Auteur du sulfureux Irréversible et de l'expérimental Enter The Void, Gaspar Noé a dévoilé son quatrième long métrage, Love, en séance de minuit au 68e Festival de Cannes. L'occasion d'évoquer avec cet auteur visionnaire, le film qui a suscité le buzz, l'engouement, voire des polémiques. Au micro de Purepeople.com, Gaspar Noé dévoile sa vision et se raconte.
À la genèse du projet au long cours, "un synopsis qui s'appelait Danger et que j'avais écrit avant Irréversible et même proposé à Vincent [Cassel] et Monica [Bellucci] avant qu'ils ne me disent non", et un ardent désir de montrer à l'écran l'amour. Avec parfois du romantisme, de la sincérité, mais aussi des excès et des trahisons, Gaspar Noé dépeint sa vision de l'amour au travers d'un couple qui s'aime et se déchire.
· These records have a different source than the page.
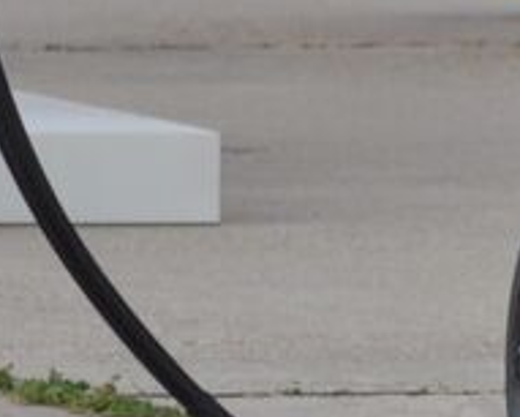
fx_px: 30395
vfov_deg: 0.8
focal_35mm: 1974
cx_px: 1549
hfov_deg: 1.0
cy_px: -204
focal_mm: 210
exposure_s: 1/320
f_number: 8
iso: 200
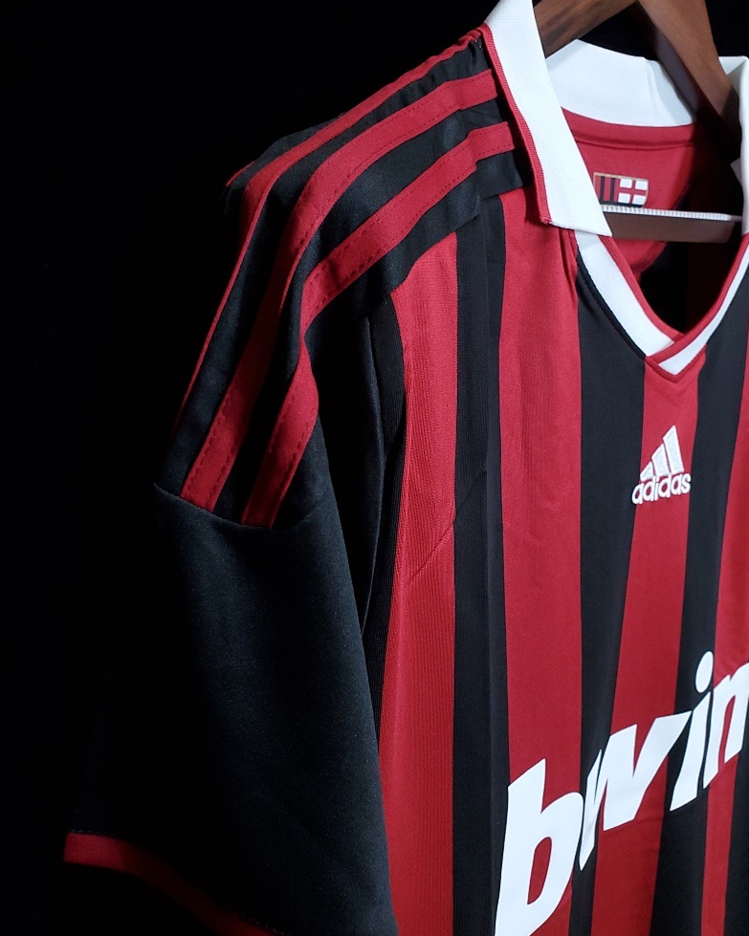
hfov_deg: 51.5
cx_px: 386
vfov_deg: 62.2
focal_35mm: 28
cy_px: 468
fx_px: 776
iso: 200
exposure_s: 1/10
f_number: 2.4
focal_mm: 4.3
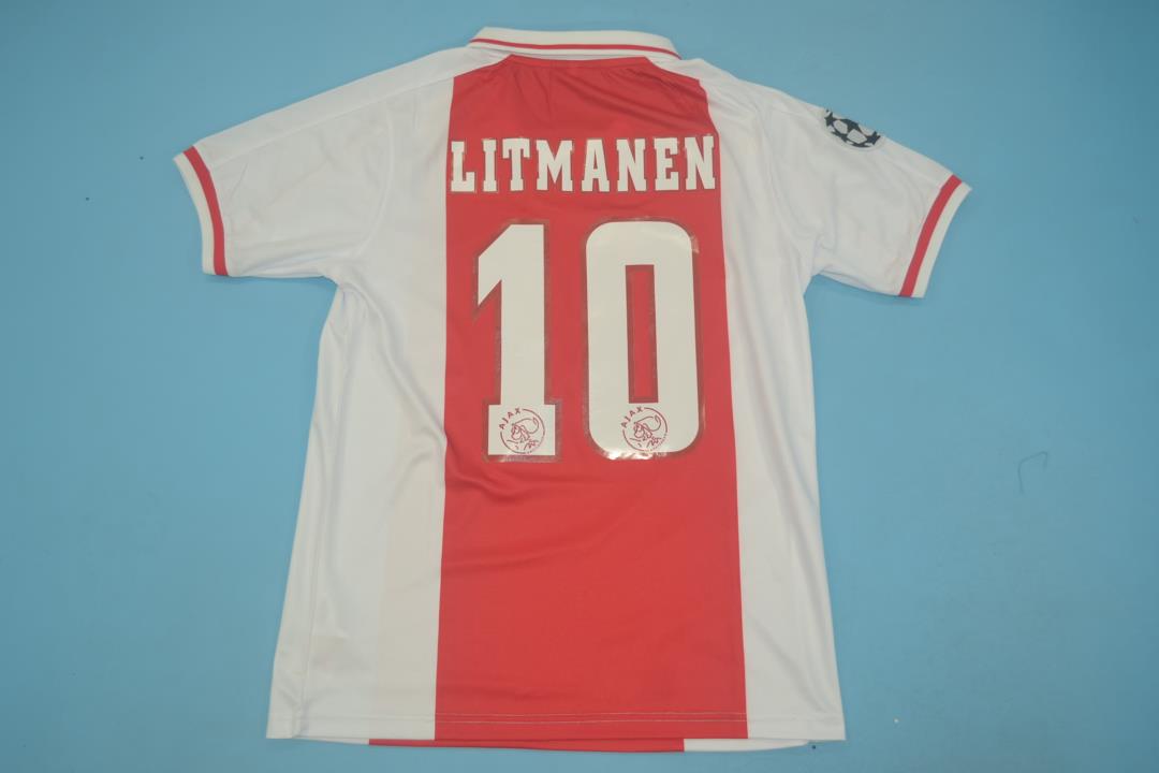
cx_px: 580
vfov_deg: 40.0
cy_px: 386
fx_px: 1062
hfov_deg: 57.2
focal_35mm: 33
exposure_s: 1/200
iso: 200
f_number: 4
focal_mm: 22
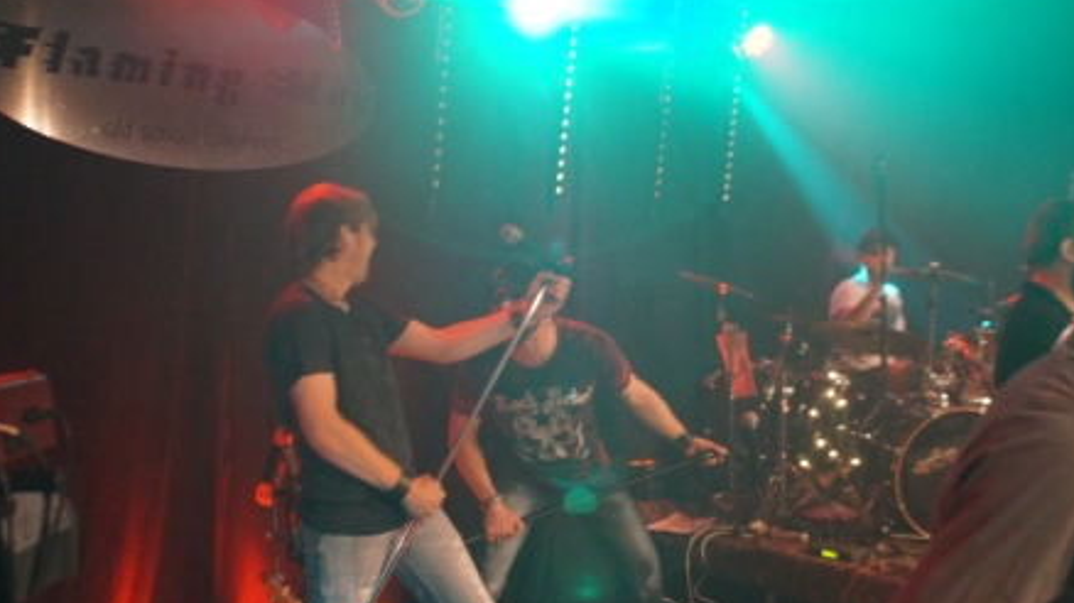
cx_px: 537
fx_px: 1281
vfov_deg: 26.5
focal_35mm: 45
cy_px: 314
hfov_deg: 45.5
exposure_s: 1/50
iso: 3200
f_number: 3.5
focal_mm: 28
Une expérience charnelle, à défaut d'être excitante. Car oui, Love ne choque pas, quand bien même le sexe y est montré de manière frontale. Et jamais le film ne vire au pornographique gratuit ou à la surenchère. "C'est con, parce qu'à l'arrivée, le film est normal. Il n'y a pas de viols, pas de meurtres, pas des filles avec la chatte rasée qui baisent avec des mecs qui ressemblent à des pompiers surtatoués", nous dit le cinéaste, convaincu que "les images pornographiques auxquelles les enfants ont accès via un smartphone sont autrement plus schizophrènes et déconnectées de la réalité amoureuse. Ils pensent que c'est ça l'amour, faire de la musculation sur un lit avec des gens qui ne ressemblent pas à notre monde". En ligne de mire, il espère que son film n'aura pas l'interdiction aux moins de 18 ans.
Pour lui, le but de son quatrième film était que "le résultat soit touchant et ne sonne pas faux", et soit le plus naturel possible. "Une bite, c'est une bite, une chatte c'est une chatte, lâche-t-il. Je voulais par exemple que les filles aient des poils pubiens et soient sous leurs formes la plus naturelle possible. Ça ressemble à la vie quoi."
Love, un film qui "ressemble à la vie"
Filmer l'acte sexuel sous différentes formes était donc l'un des grands challenges de Gaspar Noé. "Il y a de tout, du vrai comme du faux", nous dit-il lorsqu'on lui demande si les actes sont simulés ou non. Et de nier le fait que Lars von Trier ne simule rien. "C'est comme magicien, il va pas te dévoiler ses passes de magie."
Ambitieux et tenace, le metteur en scène argentin nous avoue avoir "les avantages et les torts d'être maniaque-obsessionnel". Une manière pour lui de montrer qu'il va s'attacher au projet, n'en déplaise à ceux qui refusent de le financer. "On m'a dit, 'écrit d'abord un scénario', j'ai répondu 'non je veux le tourner à partir de ces cinq pages'", raconte-t-il, poursuivant : "Ça a pris du temps, de longues années. Je voulais parler d'amour, de sexe, ça faisait peur aux annonceurs et diffuseurs télé. Je leur disais, 'mais attendez, vous ne vous posez pas les bonnes questions.' Est-ce que vous voulez voir ce film ? Parce que moi c'est un fantasme de voir à l'écran l'amour ou des relations amoureuses et sexuelles que je connais par ma propre vie ou celles de mes amis."
Pourtant, Gaspar Noé savait bien que son projet verrait le jour en France. "Le cinéma américain est bien plus coincé", dit-il, affirmant avoir eu deux propositions de travailler à Hollywood, qu'il a déclinées parce désirant garder le contrôle sur son film. Il aura même la surprise de voir la partie 3D de Love être financée par le CNC. "Je n'ai pas eu dans ma vie d'expériences 3D satisfaisantes si ce n'est Gravity que j'ai vu 7 fois et le vieux Magicien d'Oz qui a été reconditionné en relief", confie celui qui a comme futurs projets, "un documentaire sur un sujet totalement différent" et "l'envie de tourner en Afrique noire".